Reactions, mechanisms, mto, bath life ...
"electroless nickel lives on it ..."
The chemically reductive course takes place in most cases under application of temperatures between 70 ° and 93°C as well as pH fields of 4,2 to 6,5 . Next to these conditions the electrolyte must be balanced regarding the content of nickel and reducing agent (sodium hypophosphite) and also regarding the concentration of stabilizer, accelerator and complexing agent. On condition of one cleanly pretreated and active surface as well as plant technical necessities we have three relevant reactions :
NiSO4 + NaH2PO2 + xH2O --> Nio + 2Hads + 2H+ + SO42- + NaH2PO3
2NaH2PO2 + 2Hads --> NaH2PO3 + P + NaOH + xH2O
3NaH2PO2 + NiSO4 + xH2O --> Nio + P + 2H+ + Na+ + SO42- + 2NaH2PO3
The decive reaction is the reduction of the nickel ions by the adsorbtive (atomic) hydrogen. The faster this course takes place, the fewer phosphorus is built into the layers. On the contrary, the slower this process, the more phosphorus is in the deposited layers. Phosphorus contents between 2 to 14 % are possible and characterize different properties.
Also important :
During the reactions the pH value decreases by constant formation of H+ ions so that with alkaline media as hydroxide or carbonate or ammonia the pH-value is kept in nominal value.
From necessary recoveries the salt products sodium or potassium sulfate as well as sodium orthophosphite result. The deposition of 1g nickel produces approx.4 g/l sodium orthophosphite. Does an en bath e.g. have 7 g/l nickel so after 6 mto approx. 70 g/l sulfate and approx. 150 to 180 g/l orthophosphite are produced.

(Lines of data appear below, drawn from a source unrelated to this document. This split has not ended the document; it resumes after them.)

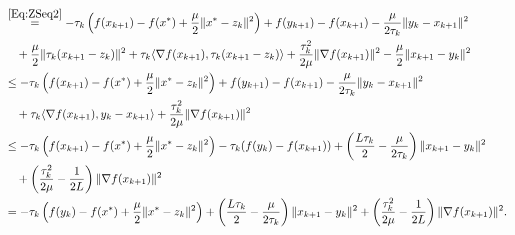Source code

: \documentclass[11pt]{article}
\theoremstyle{plain}
\begin{document}
\begin{align*}
&\overset{\eqref{Eq:ZSeq2}}{=} -\tau_k\left( f(x_{k+1} ) - f(x^\ast) + \frac{\mu}{2}\|x^\ast - z_k\|^2 \right) + f(y_{k+1}) - f(x_{k+1})   - \frac{\mu}{2\tau_k}\|y_k - x_{k+1}\|^2  \\
&\quad   + \frac{\mu}{2}\|\tau_k(x_{k+1} - z_k)\|^2 + \tau_k \langle \nabla f(x_{k+1}), \tau_k(x_{k+1} - z_k)\rangle + \frac{\tau_k^2}{2\mu}\|\nabla f(x_{k+1})\|^2  - \frac{\mu}{2} \|x_{k+1} - y_{k}\|^2 \\
&\leq -\tau_k\left( f(x_{k+1} ) - f(x^\ast) + \frac{\mu}{2}\|x^\ast - z_k\|^2 \right) + f(y_{k+1}) - f(x_{k+1})   - \frac{\mu}{2\tau_k}\|y_k - x_{k+1}\|^2      \\
&\quad  + \tau_k \langle \nabla f(x_{k+1}), y_k - x_{k+1}\rangle + \frac{\tau_k^2}{2\mu}\|\nabla f(x_{k+1})\|^2  \\
&\leq -\tau_k\left( f(x_{k+1} ) - f(x^\ast) + \frac{\mu}{2}\|x^\ast - z_k\|^2 \right)  -\tau_k( f(y_k) - f(x_{k+1})) + \left( \frac{L\tau_k}{2}- \frac{\mu}{2\tau_k}\right)\|x_{k+1} - y_k\|^2  \\
&\quad + \left(\frac{\tau_k^2}{2\mu}-\frac{1}{2L}\right)\|\nabla f(x_{k+1})\|^2   \\
&=-\tau_k\left( f(y_k) - f(x^\ast) + \frac{\mu}{2}\|x^\ast - z_k\|^2 \right) + \left( \frac{L\tau_k}{2}- \frac{\mu}{2\tau_k}\right)\|x_{k+1} - y_k\|^2  + \left(\frac{\tau_k^2}{2\mu}-\frac{1}{2L}\right)\|\nabla f(x_{k+1})\|^2.   
\end{align*}
\end{document}

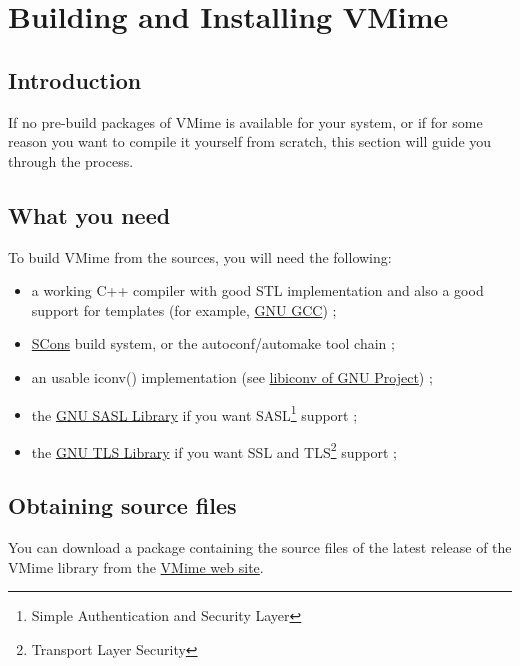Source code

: \chapter{Building and Installing VMime\label{chapter_building}}

\section{Introduction}

If no pre-build packages of VMime is available for your system, or if for some
reason you want to compile it yourself from scratch, this section will guide
you through the process.

\section{What you need}

To build VMime from the sources, you will need the following:

\begin{itemize}
\item a working C++ compiler with good STL implementation and also a good
support for templates (for example, \href{http://gcc.gnu.org/}{GNU GCC}) ;
\item \href{http://www.scons.org/}{SCons} build system, or the
autoconf/automake tool chain ;
\item an usable iconv() implementation (see
\href{http://www.gnu.org/software/libiconv/}{libiconv of GNU Project}) ;
\item the \href{http://www.gnu.org/software/gsasl/}{GNU SASL Library} if you
want SASL\footnote{Simple Authentication and Security Layer} support ;
\item the \href{http://www.gnu.org/software/gnutls/}{GNU TLS Library} if you
want SSL and TLS\footnote{Transport Layer Security} support ;
\end{itemize}

\section{Obtaining source files}

You can download a package containing the source files of the latest release
of the VMime library from the \href{http://www.vmime.org/}{VMime web site}.

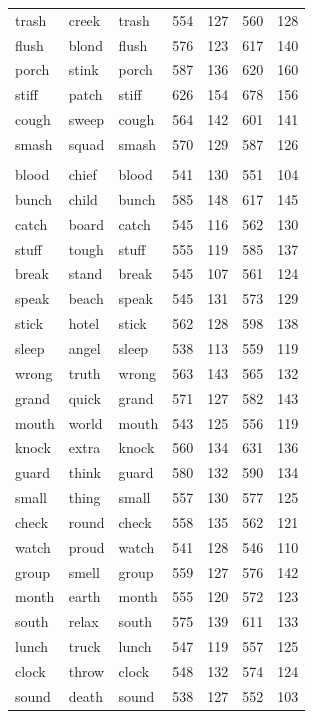 \documentclass[
]{interact}
\begin{document}
\begin{longtable*}{lllrrrr}
trash & creek & trash & 554 & 127 & 560 & 128 \\ 
flush & blond & flush & 576 & 123 & 617 & 140 \\ 
porch & stink & porch & 587 & 136 & 620 & 160 \\ 
stiff & patch & stiff & 626 & 154 & 678 & 156 \\ 
cough & sweep & cough & 564 & 142 & 601 & 141 \\ 
smash & squad & smash & 570 & 129 & 587 & 126 \\ 
\midrule\addlinespace[2.5pt]
 \\ 
\midrule\addlinespace[2.5pt]
blood & chief & blood & 541 & 130 & 551 & 104 \\ 
bunch & child & bunch & 585 & 148 & 617 & 145 \\ 
catch & board & catch & 545 & 116 & 562 & 130 \\ 
stuff & tough & stuff & 555 & 119 & 585 & 137 \\ 
break & stand & break & 545 & 107 & 561 & 124 \\ 
speak & beach & speak & 545 & 131 & 573 & 129 \\ 
stick & hotel & stick & 562 & 128 & 598 & 138 \\ 
sleep & angel & sleep & 538 & 113 & 559 & 119 \\ 
wrong & truth & wrong & 563 & 143 & 565 & 132 \\ 
grand & quick & grand & 571 & 127 & 582 & 143 \\ 
mouth & world & mouth & 543 & 125 & 556 & 119 \\ 
knock & extra & knock & 560 & 134 & 631 & 136 \\ 
guard & think & guard & 580 & 132 & 590 & 134 \\ 
small & thing & small & 557 & 130 & 577 & 125 \\ 
check & round & check & 558 & 135 & 562 & 121 \\ 
watch & proud & watch & 541 & 128 & 546 & 110 \\ 
group & smell & group & 559 & 127 & 576 & 142 \\ 
month & earth & month & 555 & 120 & 572 & 123 \\ 
south & relax & south & 575 & 139 & 611 & 133 \\ 
lunch & truck & lunch & 547 & 119 & 557 & 125 \\ 
clock & throw & clock & 548 & 132 & 574 & 124 \\ 
sound & death & sound & 538 & 127 & 552 & 103 \\ 

\end{longtable*}
\end{document}
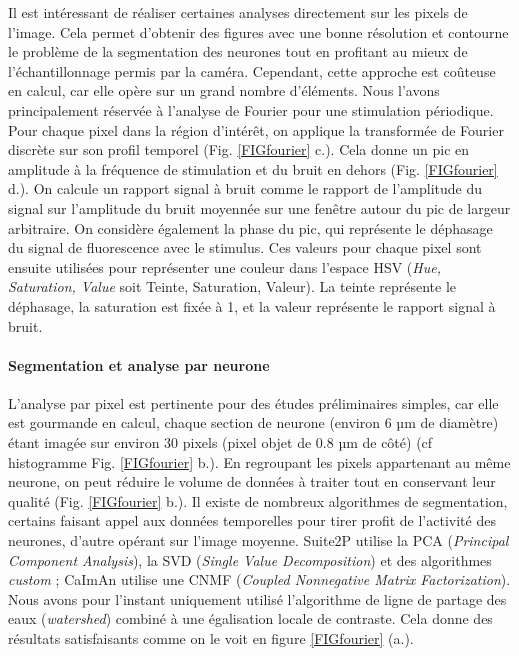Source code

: Il est intéressant de réaliser certaines analyses directement sur les pixels de l'image. Cela permet d'obtenir des figures avec une bonne résolution et contourne le problème de la segmentation des neurones tout en profitant au mieux de l'échantillonnage permis par la caméra. Cependant, cette approche est coûteuse en calcul, car elle opère sur un grand nombre d'éléments. Nous l'avons principalement réservée à l'analyse de Fourier pour une stimulation périodique.
Pour chaque pixel dans la région d'intérêt, on applique la transformée de Fourier discrète sur son profil temporel (Fig. \ref{FIGfourier} c.). Cela donne un pic en amplitude à la fréquence de stimulation et du bruit en dehors (Fig. \ref{FIGfourier} d.). On calcule un rapport signal à bruit comme le rapport de l'amplitude du signal sur l'amplitude du bruit moyennée sur une fenêtre autour du pic de largeur arbitraire. On considère également la phase du pic, qui représente le déphasage du signal de fluorescence avec le stimulus.
Ces valeurs pour chaque pixel sont ensuite utilisées pour représenter une couleur dans l'espace HSV (\emph{Hue, Saturation, Value} soit Teinte, Saturation, Valeur). La teinte représente le déphasage, la saturation est fixée à 1, et la valeur représente le rapport signal à bruit. 

\paragraph{Segmentation et analyse par neurone}

L'analyse par pixel est pertinente pour des études préliminaires simples, car elle est gourmande en calcul, chaque section de neurone (environ 6 µm de diamètre) étant imagée sur environ 30 pixels (pixel objet de 0.8 µm de côté) (cf histogramme Fig. \ref{FIGfourier} b.). En regroupant les pixels appartenant au même neurone, on peut réduire le volume de données à traiter tout en conservant leur qualité (Fig. \ref{FIGfourier} b.). Il existe de nombreux algorithmes de segmentation, certains faisant appel aux données temporelles pour tirer profit de l'activité des neurones, d'autre opérant sur l'image moyenne. Suite2P utilise la PCA (\emph{Principal Component Analysis}), la SVD (\emph{Single Value Decomposition}) et des algorithmes \emph{custom} ; CaImAn utilise une CNMF (\emph{Coupled Nonnegative Matrix Factorization}). Nous avons pour l'instant uniquement utilisé l'algorithme de ligne de partage des eaux (\emph{watershed}) combiné à une égalisation locale de contraste. Cela donne des résultats satisfaisants comme on le voit en figure \ref{FIGfourier} (a.).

Increasing quantities of salt products worsens the layer characteristics. Therefore electroless nickel solutions have a limited life - " bath life ". After approx. 5 to 9 mto a new make-up is carried out.
The operator can influence the speed defining parameters like temperature and pH value.
Topical notice : now is it possible to work without nickelsulfate, without nickelchloride, without nickelacetate. Look on the main page -> 15 mto and more.
Corrosion protection: The special feature of the corrosion protection of Ni-P-layers is based on the proportion of the phosphorus installation. Contrary to electrolytic layers lattice dislocations do not cause grain boundaries.
Type of bath: As a function of the desired phosphorus installation rate, one differentiates between fast-depositing types and so-called " high phos" systems. The required layer characteristics decide on the suitable process selection.
MTO: " metal turn over ", operates e.g. an EN bath in the debit with 7 g/l nickel and these in the context of the replenishment once is renewed, corresponds that to 1 mto.
"bath life": Between start and end one EN bath operates approx. 5 to 9 mto.
Litre charge: In EN baths should be available surfaces between 0.2 to 3.0 dm2/l . Being under it bad branching to behavior, over it reduction of the deposition speed.
pH correction: During the operation with alkaline solutions necessarily.
Deposition speed: As mentions under " type of bath ", fast-depositing baths are working approx. 15 to 25 µm/h. In order to achieve phosphorus contents over 10 %, fewer than 12 µm/h must be kept .
Replenishment: Nickel and reduction solution in many cases in the ratio 1:1. The nickel solutions contain usually 70 to 100 g/l Ni, the reduction solution 350 to 500 g/l sodium hypophosphite. In addition appropriate quantities of complex chemicals on base of different carbonic acids. Furthermore accelerators and stabilizers.
Phosphorus content: Depending upon deposition speed and suitable process between 2 to 14 %.
Further storages: Likewise in dependency of desired layer characteristics additionally hard materials like silicon carbide or boron carbide or diamond can be deposited with. Further teflon to approx. 20 %.
Transition of pressure to tensile strengths: Occur in Ni-P-layers also over 10 % P after 4,5 mto - new processes more than 10 mto, with fewer than 8 % P after already 2 to 3 mto.